*DOCUMENT EXTRACT:*
Saturday Morning, March 23, 1912 The Bluefield Telegraph, Bluefield, W. Va.
SIDNA EDWARDS FIRST CATCH OF ALLEN GANG
Rugged Young Mountaineer Protests Innocence of Mur- der Charge Against Him.
POSSES NOW HOPEFUL OF TAKING ALL OUTLAWS
Rumor That Member of Band Still at Large Offered to Surrender if Al- Lowed to Please Guilty to Second Degree Murder Not Verified.
YOUNG DESPERADO ASLEEP IN EMPTY HUT WHEN TAKEN
Hillsville, Va., March 22. --Sidna Edwards, a tall, rugged mountaineer of twenty-two, sat calmly in the darkness of the little brick jail here tonight, the first catch of the posses who have been scouring the mountains for those of the Allen gang who got away after the court house assassination of March 14.
Tonight young Edwards, emaciated and worn from a week's wandering in the thicket, protests his innocence of the indictment of murder against him, and the hunters, spurred on by the day's success up in the Blue Ridge, are hunting for the remainder of the gang.
Detectives Legrande Felts, of Thurmond, and W. W. Phaup, of Northfork, heading a posse, came upon Edwards at 4 o'clock this morning, asleep in an empty hut a mile from his home. He was unarmed and when he awoke the detectives were at his side. He made no resistance and went to a farmhouse near Lamsburg, Va., and started for Hillsville with his captors.
A rumor flew persistently about the countryside today that those of the Allen gang still at large, discouraged by the taking of Edwards and probably impressed with the ultimate futility of flight, had sent a proposition to Governor Mann, offering to surrender if they were permitted to plead guilty to murder in the second degree. The rumor could not be verified.
Sidna Edwards, nephew of Sidna Allen, and one of the Allen gang, which took to the mountains after the courthouse assassinations here, was arrested today at Lambsburg, Va., without resistance, by a posse of detectives. His capture leads to the belief that others of the mountaineers soon will be in custody.
Young Edwards was arrested by Detectives Lee Felts and W. W. Phaup, who had been in the mountains since Tuesday. They found him wandering about aimlessly and hungry. His sore foot troubled him greatly. It is believed he was unable to keep up with swift changes of base made by other fugitives.
Edwards reached Hillsville in the custody of the detectives this afternoon and was placed in jail. He would make no statement.
Officers said he made no attempt to resist arrest when discovered last night near Mount Airy. Jasper Allen, known as Jack, brother of Sidna Allen, joined young Edwards and the detectives on the road and came into town with them.
Edwards was not handcuffed and appeared very docile upon his arrival here.
Out of the hills and mountains along the Virginia-North Carolina border are all the sheriffs, detectives and possemen, enlisted for taking the Allen outlaws. They are prepared to stay in the field until they run down something beside false clues.
This community awoke today in a state of excited expectancy over Gov. Mann's announcement that steps were being taken which he believed would result in the outlaws' capture by the end of this week or the first of next.
It is said that the outlaws are constantly watching their pursuers through field glasses and have used a rifle shot code system successfully.

*WHAT TO DO:*
Please reproduce the newspaper article word for word between "A rumor flew" and "not be verified.", inclusive. The material after this point is separate from the newspaper article.

*Transcribed page contents:*

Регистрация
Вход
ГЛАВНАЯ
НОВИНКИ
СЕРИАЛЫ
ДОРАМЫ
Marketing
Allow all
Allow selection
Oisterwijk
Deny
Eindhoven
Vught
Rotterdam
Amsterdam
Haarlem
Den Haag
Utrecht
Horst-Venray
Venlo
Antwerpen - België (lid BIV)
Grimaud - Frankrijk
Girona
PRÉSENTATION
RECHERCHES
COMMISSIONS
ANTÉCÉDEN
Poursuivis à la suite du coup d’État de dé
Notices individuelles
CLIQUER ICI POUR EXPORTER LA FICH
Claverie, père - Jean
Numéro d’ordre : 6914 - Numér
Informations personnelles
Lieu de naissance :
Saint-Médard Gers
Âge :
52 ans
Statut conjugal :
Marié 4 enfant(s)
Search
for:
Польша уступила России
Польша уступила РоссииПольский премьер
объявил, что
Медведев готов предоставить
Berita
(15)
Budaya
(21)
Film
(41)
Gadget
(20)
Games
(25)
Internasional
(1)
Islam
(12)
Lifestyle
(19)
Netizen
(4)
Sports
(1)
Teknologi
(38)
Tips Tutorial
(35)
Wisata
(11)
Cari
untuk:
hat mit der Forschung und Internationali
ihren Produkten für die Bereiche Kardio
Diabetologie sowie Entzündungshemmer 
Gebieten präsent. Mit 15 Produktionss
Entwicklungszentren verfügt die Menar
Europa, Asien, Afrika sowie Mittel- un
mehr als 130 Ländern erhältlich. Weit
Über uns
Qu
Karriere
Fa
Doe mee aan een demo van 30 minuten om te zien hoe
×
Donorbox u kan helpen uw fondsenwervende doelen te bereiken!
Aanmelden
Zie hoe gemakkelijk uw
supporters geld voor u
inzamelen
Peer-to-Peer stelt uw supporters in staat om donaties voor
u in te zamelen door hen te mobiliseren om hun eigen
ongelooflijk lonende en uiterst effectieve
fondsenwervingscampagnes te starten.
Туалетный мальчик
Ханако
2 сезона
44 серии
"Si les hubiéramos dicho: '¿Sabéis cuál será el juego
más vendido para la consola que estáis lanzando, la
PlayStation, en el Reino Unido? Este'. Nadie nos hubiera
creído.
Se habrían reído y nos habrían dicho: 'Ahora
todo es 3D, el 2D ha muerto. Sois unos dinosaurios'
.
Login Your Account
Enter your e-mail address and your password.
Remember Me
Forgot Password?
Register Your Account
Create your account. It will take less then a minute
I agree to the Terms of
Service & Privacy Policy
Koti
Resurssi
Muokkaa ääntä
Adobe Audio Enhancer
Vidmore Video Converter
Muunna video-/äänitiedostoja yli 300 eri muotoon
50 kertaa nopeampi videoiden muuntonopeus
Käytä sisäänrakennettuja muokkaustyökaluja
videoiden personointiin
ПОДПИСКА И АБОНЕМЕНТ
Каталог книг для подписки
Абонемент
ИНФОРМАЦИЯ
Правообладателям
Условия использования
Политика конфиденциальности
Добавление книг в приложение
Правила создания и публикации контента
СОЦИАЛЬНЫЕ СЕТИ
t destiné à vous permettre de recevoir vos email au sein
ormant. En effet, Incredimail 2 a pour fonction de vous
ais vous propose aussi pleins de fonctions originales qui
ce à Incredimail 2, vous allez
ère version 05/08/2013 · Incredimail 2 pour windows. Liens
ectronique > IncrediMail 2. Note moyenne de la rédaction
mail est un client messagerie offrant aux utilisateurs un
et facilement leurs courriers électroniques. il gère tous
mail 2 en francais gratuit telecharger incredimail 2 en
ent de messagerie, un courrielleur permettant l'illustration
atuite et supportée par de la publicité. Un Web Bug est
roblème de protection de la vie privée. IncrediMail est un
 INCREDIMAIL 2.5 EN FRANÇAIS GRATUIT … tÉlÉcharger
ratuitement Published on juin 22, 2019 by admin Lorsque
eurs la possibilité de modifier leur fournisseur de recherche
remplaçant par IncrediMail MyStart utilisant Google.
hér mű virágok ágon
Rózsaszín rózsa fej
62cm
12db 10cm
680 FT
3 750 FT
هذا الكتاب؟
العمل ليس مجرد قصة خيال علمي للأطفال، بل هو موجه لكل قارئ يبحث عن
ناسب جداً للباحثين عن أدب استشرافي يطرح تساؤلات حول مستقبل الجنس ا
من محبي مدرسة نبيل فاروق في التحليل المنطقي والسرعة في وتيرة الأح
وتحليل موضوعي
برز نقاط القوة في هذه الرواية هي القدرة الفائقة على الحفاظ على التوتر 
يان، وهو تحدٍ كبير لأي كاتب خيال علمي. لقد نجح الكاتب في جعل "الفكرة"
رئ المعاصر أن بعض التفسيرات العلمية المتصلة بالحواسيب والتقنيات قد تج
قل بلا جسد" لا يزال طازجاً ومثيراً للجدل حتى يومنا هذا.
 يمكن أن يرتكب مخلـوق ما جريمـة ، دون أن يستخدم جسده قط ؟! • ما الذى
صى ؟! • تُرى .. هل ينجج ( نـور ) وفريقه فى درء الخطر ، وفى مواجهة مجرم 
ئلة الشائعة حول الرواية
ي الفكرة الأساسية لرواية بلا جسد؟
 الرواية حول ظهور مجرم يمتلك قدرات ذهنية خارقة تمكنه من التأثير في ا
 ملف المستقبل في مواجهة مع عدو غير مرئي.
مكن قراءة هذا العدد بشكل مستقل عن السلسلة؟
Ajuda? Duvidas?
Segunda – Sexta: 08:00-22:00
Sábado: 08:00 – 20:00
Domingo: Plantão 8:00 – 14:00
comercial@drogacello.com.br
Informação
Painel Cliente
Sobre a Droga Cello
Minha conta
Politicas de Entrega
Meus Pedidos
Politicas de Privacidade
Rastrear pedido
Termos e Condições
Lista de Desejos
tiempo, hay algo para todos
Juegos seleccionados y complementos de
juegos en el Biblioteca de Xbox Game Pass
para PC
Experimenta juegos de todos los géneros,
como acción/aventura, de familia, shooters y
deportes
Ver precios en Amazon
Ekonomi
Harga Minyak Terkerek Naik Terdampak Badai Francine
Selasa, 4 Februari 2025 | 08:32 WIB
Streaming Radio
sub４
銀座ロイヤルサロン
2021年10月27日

*COMPLETED EXERCISE:*
A rumor flew persistently about the countryside today that those of the Allen gang still at large, discouraged by the taking of Edwards and probably impressed with the ultimate futility of flight, had sent a proposition to Governor Mann, offering to surrender if they were permitted to plead guilty to murder in the second degree. The rumor could not be verified.